### URAIAN TUGAS
Ringkaslah paragraf dalam syarah Matan al-Baiqūni di bawah yang diawali “Al-mu’an’an adalah hadis” menjadi beberapa poin. Semua fakta utamanya harus tetap ada.

SYARAH MUDAH MATAN AL-BAIQŪNI[1]
Imam al-Baiqūni:
مُعَنْعَنٌ كَعَن سَعِيدٍ عَنْ كَرَمْ … وَمُبْهَمٌ مَا فِيهِ رَاوٍ لَمْ يُسَمّ
Artinya:
“Mu’an’an seperti ‘an (dari) Sa’īd ‘an (dari) Karam. Mubham adalah yang di dalamnya ada rawi yang tidak disebutkan namanya.”
Daftar Isi:
Syarah:
Definisi:
Syekh ‘Abd al-Sattār raḥimahullāh mengoreksi penulis manẓūmah pada bagian ini dengan berkata,
مُعَنْعَن المدَلِّسِينَ عَنْ كَرَمْ … وَمُبْهَمٌ مَا فِيهِ رَاوٍ لَمْ يُسَمْ
Artinya:
“Mu’an’an (adalah) seorang mudallis (meriwayatkan secara) ‘an (dari) Karam. Mubham adalah yang di dalamnya ada rawi yang tidak disebutkan namanya.”
Sebagian ulama juga menyertakan ke dalam pembahasan mu’an’an dan menyamakan hukumnya pembahasan المُؤَنَّن (al-muannan) yaitu apabila dikatakan,
حَدَّثَنَا فُلَانٌ أنَّ فُلَاناً قَالَ…
Artinya:
“Fulan menyampaikan kepadaku anna (bahwasanya) fulan berkata…”
Al-mu’an’an[2] adalah hadis yang di dalamnya satu rawi atau lebih berkata ‘an (dari) fulan ‘an (dari) fulan…. Penulis manẓūmah memberikan contoh singkat dengan berkata “‘an (dari) Karam.” Jika rawi tersebut adalah seorang mudallis dan dia tidak menegaskan bahwa dia diceritakan atau menyimak (hadis tersebut), maka hadis tersebut tertolak. Jika dia seorang yang ṡiqah ṡabt dan dia tidak dikenal melakukan tadlīs maka hadis tersebut diterima.

### DATA TERSEDIA
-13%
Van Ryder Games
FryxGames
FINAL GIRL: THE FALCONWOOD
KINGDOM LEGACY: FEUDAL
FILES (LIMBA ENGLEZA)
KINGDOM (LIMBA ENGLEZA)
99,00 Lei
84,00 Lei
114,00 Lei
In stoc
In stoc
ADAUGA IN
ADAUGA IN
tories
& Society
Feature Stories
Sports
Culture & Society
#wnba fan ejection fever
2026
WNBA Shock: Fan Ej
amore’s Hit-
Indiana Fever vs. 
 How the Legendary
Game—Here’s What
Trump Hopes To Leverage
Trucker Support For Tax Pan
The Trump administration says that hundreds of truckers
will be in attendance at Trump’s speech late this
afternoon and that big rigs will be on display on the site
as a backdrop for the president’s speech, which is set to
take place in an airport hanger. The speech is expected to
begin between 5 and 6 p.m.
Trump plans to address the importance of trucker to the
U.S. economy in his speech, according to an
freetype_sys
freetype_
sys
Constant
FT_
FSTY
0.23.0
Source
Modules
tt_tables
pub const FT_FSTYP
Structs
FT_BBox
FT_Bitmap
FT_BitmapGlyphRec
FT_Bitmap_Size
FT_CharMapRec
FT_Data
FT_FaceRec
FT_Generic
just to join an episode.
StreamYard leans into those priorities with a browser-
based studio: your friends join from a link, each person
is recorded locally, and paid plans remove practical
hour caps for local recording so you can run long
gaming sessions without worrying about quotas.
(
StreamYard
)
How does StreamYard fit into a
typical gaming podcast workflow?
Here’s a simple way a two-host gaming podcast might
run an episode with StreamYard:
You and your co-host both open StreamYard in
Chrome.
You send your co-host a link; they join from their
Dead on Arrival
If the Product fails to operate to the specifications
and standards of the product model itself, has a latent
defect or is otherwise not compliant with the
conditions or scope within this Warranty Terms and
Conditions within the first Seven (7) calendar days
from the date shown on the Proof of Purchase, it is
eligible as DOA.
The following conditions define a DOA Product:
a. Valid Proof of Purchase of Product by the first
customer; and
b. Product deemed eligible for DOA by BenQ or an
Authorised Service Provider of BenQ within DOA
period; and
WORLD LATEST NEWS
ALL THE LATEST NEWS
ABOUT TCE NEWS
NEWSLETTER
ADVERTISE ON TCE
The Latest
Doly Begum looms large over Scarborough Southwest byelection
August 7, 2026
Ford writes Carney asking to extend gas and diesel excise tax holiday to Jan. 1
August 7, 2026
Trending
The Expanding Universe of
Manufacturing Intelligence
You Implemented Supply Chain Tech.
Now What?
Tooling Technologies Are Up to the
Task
--
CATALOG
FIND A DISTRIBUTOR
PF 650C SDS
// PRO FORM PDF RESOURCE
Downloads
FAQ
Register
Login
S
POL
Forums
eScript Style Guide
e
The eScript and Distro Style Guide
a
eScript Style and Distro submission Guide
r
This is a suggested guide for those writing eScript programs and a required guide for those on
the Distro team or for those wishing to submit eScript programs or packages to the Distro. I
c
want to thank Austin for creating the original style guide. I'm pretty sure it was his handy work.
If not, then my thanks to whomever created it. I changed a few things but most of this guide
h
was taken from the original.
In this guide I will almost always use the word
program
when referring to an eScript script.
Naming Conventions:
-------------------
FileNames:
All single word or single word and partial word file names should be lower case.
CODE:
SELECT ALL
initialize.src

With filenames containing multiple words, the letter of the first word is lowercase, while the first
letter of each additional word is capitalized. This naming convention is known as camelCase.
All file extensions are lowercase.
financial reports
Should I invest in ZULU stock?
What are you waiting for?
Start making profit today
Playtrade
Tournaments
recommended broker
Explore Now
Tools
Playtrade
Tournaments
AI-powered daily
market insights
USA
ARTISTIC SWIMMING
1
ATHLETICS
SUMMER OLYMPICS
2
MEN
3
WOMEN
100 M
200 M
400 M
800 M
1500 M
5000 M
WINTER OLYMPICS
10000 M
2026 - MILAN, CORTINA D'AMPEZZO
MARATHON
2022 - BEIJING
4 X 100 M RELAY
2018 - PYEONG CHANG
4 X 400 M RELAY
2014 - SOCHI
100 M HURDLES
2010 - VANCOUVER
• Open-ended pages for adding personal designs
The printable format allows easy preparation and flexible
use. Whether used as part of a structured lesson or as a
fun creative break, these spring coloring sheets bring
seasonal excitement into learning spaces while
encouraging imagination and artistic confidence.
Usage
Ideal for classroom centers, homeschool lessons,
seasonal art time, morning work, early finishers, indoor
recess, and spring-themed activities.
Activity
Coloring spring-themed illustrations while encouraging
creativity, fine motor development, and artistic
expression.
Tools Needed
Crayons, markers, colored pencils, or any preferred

### PENYELESAIAN SOAL
- Al-mu’an’an: hadis yang di dalamnya satu rawi atau lebih berkata ‘an (dari) fulan ‘an (dari) fulan.
- Contoh singkat dari penulis manẓūmah: “‘an (dari) Karam.”
- Rawi mudallis yang tidak menegaskan bahwa ia diceritakan atau menyimak hadis tersebut: hadisnya tertolak.
- Rawi ṡiqah ṡabt yang tidak dikenal melakukan tadlīs: hadisnya diterima.